• What to produce: In the forum thread below congratulating Whodunit on 1000 posts, list the username of every poster whose message is written entirely in Spanish.

• Quoted passage:
-=-=-

# Who's  1000 Post!!!!



## alc112

CONGRATULATIONS DANIEL

THANKS FOR YOUR HELP


----------



## cuchuflete

He dunit!!!!!

Who?

Yes, Who!

Who's Who?

Precisely!
*Whodunit!!!!!*


 *Well done Whodunit!!*

congrats,
cuchu​ 
​


----------



## araceli

*¡felicitaciones Whodunit!*


----------



## te gato

!!! CONGRATULATIONS !!!

ON

1000

POSTS​Way to go!!

BTW..I didn't do it
Whodunit!!

te gato


----------



## VenusEnvy

Who: Thanks for all of the help. Keep up the good work!


----------



## Whodunit

Thanks to all of you. Now I'm also a member of the "milestoners". And thanks to Alexis who started this thread.



			
				te gato said:
			
		

> BTW..I didn't do it
> Whodunit!!



No? Who else then???


----------



## Whodunit

VenusEnvy said:
			
		

> Who: Thanks for all of the help. Keep up the good work!



BTW: Congratulations to *YOUR* 1000s, I forgot to join your "milestone thread".


----------



## alc112

whodunit said:
			
		

> Thanks to all of you. Now I'm also a member of the "milestoners". And thanks to Alexis who started this thread.
> 
> 
> 
> No? Who else then???


 
Oh
You're welcome. It's the least I could have done for you (Thanks Masood for the translation)
Great work


----------



## Artrella

Glückwünsche auf deinen ersten wundervollen und intelligenten 1000 Pfosten Daniel!!! Dank für deine freundliche Hilfe!!!    ​
ok, ok !! du kanst mir corrigieren!!


----------



## pinkpanter

¡Muchas felicitaciones!


----------



## Like an Angel

Felicitaciones!!!!!!


----------



## Whodunit

Artrella said:
			
		

> Glückwünsche auf deinen ersten wundervollen und intelligenten 1000 Pfosten Daniel!!! Dank für deine freundliche Hilfe!!!    ​
> ok, ok !! du kanst mich corrigieren!!



I don't need to correct you, unless you want me to look at totally detailed. We say '1000 Posts' in German, but thank you very much for the efforts.


----------



## ITA

gratulieren mein Freund!!!!  siempre dispuesto a ayudar por eso    Viele Danke!!!


----------



## Artrella

whodunit said:
			
		

> I don't need to correct you, unless you want me to look at totally detailed. We say '1000 Posts' in German, but thank you very much for the efforts.




Yes!!! Yes!!! Yes!!! That is *OUR* Who!!!!  Thanks my friend!!!


----------



## timpeac

Well done whodunit.


----------



## Sharon

*CONGRATULATIONS, Whodunit!!*


----------



## Brasiliana

Congratulations not only for your 1000 posts but also for speaking so many languages. Ahem... what do you think about Portuguese?! ehehe, just a joke ;-)

-=-=-

• Provided information:
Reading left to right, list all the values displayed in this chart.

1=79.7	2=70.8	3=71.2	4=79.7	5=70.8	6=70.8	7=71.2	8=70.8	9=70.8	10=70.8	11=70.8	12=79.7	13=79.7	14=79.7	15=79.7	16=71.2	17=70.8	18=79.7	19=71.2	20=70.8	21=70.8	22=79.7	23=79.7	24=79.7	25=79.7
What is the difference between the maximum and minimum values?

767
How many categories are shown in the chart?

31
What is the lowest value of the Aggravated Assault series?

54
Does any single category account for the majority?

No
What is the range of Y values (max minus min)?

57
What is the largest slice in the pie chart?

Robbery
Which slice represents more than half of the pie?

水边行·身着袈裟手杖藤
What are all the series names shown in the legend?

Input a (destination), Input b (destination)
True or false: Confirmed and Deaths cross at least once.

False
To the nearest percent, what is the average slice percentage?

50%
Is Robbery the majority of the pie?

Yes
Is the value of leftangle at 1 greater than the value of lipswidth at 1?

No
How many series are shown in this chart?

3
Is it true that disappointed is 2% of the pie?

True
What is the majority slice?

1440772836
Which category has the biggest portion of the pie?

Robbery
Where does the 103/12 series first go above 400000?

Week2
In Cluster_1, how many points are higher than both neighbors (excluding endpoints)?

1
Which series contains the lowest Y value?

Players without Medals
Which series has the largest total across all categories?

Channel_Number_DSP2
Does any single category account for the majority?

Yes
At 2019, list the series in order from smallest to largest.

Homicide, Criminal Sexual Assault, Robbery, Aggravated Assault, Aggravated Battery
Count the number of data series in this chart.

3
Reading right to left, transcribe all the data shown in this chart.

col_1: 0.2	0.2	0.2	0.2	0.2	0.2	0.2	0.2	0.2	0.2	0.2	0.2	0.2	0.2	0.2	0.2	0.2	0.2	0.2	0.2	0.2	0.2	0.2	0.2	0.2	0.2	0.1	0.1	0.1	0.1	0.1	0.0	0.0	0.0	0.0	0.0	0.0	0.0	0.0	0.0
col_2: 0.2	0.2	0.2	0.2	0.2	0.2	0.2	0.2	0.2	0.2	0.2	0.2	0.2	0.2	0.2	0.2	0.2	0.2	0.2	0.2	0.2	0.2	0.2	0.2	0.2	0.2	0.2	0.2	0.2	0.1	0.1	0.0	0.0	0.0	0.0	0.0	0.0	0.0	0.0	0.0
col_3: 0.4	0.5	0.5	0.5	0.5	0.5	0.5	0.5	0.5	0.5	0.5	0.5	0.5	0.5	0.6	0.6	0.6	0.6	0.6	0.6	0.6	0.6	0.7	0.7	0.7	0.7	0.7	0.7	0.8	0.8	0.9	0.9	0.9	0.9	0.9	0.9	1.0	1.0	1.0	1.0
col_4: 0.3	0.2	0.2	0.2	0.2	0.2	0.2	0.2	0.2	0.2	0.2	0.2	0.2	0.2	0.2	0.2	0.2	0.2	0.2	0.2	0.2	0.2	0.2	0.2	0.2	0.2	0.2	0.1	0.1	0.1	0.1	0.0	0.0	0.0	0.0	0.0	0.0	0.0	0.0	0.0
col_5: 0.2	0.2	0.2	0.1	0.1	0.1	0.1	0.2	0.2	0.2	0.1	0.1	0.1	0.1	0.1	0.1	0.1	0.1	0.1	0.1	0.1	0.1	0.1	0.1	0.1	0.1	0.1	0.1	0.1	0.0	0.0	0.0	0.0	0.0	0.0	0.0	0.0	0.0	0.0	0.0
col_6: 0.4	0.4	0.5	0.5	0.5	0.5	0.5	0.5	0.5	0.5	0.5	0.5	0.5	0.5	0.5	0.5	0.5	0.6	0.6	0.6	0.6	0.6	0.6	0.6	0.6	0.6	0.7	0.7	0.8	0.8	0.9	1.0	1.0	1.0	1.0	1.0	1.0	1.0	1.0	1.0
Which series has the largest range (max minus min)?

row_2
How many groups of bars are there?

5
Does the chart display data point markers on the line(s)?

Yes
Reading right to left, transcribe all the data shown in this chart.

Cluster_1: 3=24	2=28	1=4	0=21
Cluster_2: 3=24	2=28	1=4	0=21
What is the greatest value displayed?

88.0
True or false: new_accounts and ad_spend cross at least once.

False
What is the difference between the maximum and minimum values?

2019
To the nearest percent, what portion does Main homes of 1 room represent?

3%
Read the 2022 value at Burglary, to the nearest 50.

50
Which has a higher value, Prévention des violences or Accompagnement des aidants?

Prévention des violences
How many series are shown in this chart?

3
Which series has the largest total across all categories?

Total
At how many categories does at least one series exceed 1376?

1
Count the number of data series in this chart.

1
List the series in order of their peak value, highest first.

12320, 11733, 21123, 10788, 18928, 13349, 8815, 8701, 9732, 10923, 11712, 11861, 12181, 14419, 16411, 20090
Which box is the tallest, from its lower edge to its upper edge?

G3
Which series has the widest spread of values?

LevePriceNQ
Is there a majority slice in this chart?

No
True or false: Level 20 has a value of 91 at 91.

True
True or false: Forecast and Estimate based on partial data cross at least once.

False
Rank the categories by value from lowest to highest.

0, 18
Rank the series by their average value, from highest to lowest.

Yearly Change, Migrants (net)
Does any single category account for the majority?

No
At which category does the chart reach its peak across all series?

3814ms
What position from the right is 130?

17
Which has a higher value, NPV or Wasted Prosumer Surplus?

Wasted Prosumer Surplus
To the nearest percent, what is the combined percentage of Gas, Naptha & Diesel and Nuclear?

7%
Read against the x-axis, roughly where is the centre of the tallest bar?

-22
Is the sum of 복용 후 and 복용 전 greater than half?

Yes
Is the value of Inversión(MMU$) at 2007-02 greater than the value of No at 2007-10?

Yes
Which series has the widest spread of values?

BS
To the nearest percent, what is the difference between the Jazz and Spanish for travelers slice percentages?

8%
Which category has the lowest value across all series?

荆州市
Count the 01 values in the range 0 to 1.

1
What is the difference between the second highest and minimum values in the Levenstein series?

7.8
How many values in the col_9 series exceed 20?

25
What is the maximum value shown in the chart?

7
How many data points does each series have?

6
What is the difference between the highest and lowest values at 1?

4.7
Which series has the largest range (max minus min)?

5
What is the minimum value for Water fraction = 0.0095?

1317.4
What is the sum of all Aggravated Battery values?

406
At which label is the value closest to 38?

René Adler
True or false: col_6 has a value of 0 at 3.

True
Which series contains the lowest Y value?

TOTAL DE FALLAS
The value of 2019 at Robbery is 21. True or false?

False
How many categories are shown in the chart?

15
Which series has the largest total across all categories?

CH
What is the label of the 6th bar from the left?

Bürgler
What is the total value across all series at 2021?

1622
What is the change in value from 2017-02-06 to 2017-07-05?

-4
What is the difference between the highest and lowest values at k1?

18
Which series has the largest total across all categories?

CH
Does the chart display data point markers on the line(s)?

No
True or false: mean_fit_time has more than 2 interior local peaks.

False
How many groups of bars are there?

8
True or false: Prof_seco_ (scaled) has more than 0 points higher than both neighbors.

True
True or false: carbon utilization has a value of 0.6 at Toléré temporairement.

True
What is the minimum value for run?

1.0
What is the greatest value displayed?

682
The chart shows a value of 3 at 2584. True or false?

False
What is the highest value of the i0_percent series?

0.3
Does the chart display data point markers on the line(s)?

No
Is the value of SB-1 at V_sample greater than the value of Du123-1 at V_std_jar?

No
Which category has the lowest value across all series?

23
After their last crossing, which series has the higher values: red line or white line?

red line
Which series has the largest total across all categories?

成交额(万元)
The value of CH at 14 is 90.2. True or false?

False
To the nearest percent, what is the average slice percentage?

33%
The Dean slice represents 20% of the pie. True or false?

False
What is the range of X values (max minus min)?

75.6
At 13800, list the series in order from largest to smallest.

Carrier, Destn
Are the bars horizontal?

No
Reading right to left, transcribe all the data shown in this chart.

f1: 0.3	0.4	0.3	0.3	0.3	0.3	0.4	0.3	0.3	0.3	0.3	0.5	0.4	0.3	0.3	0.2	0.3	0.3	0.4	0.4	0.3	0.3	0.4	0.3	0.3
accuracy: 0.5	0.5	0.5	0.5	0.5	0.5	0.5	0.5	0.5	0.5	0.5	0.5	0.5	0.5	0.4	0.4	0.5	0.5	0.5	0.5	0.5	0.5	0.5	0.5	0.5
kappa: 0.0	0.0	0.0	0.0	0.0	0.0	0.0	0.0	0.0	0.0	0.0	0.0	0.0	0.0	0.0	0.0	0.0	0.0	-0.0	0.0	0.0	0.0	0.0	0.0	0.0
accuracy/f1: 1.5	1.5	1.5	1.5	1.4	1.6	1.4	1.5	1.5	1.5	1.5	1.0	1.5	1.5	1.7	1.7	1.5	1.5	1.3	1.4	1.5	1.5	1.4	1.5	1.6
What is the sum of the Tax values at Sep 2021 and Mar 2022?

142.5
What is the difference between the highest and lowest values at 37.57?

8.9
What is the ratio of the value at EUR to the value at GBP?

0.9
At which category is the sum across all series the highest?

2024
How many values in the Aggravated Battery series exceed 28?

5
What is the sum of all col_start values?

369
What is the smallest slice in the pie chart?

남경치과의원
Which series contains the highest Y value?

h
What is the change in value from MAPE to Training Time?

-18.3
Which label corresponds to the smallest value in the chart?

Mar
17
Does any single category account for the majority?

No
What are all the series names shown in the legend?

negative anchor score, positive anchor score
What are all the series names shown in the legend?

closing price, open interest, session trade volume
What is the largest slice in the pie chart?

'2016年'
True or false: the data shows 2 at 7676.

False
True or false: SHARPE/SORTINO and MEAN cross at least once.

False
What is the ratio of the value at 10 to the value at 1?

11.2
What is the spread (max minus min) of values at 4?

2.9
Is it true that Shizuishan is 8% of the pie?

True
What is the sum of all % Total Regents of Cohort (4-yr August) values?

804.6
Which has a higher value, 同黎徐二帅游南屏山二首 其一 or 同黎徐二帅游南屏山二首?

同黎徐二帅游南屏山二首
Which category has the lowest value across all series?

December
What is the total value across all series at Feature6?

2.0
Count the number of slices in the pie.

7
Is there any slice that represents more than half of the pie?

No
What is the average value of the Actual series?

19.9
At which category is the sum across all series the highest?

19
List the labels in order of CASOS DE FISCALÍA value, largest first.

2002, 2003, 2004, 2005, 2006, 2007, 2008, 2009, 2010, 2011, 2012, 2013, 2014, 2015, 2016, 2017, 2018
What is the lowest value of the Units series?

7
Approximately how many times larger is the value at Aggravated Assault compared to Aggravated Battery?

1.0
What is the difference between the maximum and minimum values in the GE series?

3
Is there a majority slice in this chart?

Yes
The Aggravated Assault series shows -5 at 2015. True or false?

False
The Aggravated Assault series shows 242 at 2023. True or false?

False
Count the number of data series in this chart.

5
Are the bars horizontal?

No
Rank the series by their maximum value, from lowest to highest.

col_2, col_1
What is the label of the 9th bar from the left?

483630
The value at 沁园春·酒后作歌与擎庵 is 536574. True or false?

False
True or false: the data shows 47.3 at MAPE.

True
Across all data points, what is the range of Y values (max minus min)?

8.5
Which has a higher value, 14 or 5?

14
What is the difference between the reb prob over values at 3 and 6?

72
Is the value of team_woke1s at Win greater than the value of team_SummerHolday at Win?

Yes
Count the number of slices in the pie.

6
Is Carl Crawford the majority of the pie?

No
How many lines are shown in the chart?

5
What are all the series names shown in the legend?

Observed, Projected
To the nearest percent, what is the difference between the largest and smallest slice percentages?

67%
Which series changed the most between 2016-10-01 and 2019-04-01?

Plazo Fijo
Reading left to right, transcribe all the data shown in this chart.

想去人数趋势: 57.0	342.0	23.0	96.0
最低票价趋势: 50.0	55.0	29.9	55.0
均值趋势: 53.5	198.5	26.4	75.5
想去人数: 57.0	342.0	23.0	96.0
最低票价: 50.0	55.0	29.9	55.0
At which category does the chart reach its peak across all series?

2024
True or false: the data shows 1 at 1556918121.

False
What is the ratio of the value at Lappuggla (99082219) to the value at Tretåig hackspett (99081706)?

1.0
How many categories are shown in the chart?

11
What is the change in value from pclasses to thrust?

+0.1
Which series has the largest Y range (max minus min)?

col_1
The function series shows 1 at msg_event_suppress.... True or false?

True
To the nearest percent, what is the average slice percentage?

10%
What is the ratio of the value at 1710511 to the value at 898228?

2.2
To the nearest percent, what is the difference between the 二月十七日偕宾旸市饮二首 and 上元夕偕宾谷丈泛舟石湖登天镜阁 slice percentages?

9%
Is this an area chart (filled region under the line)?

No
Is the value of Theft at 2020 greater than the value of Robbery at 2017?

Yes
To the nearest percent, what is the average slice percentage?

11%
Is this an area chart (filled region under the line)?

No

-=-=-

• Solution to the exercise: araceli, pinkpanter, Like an Angel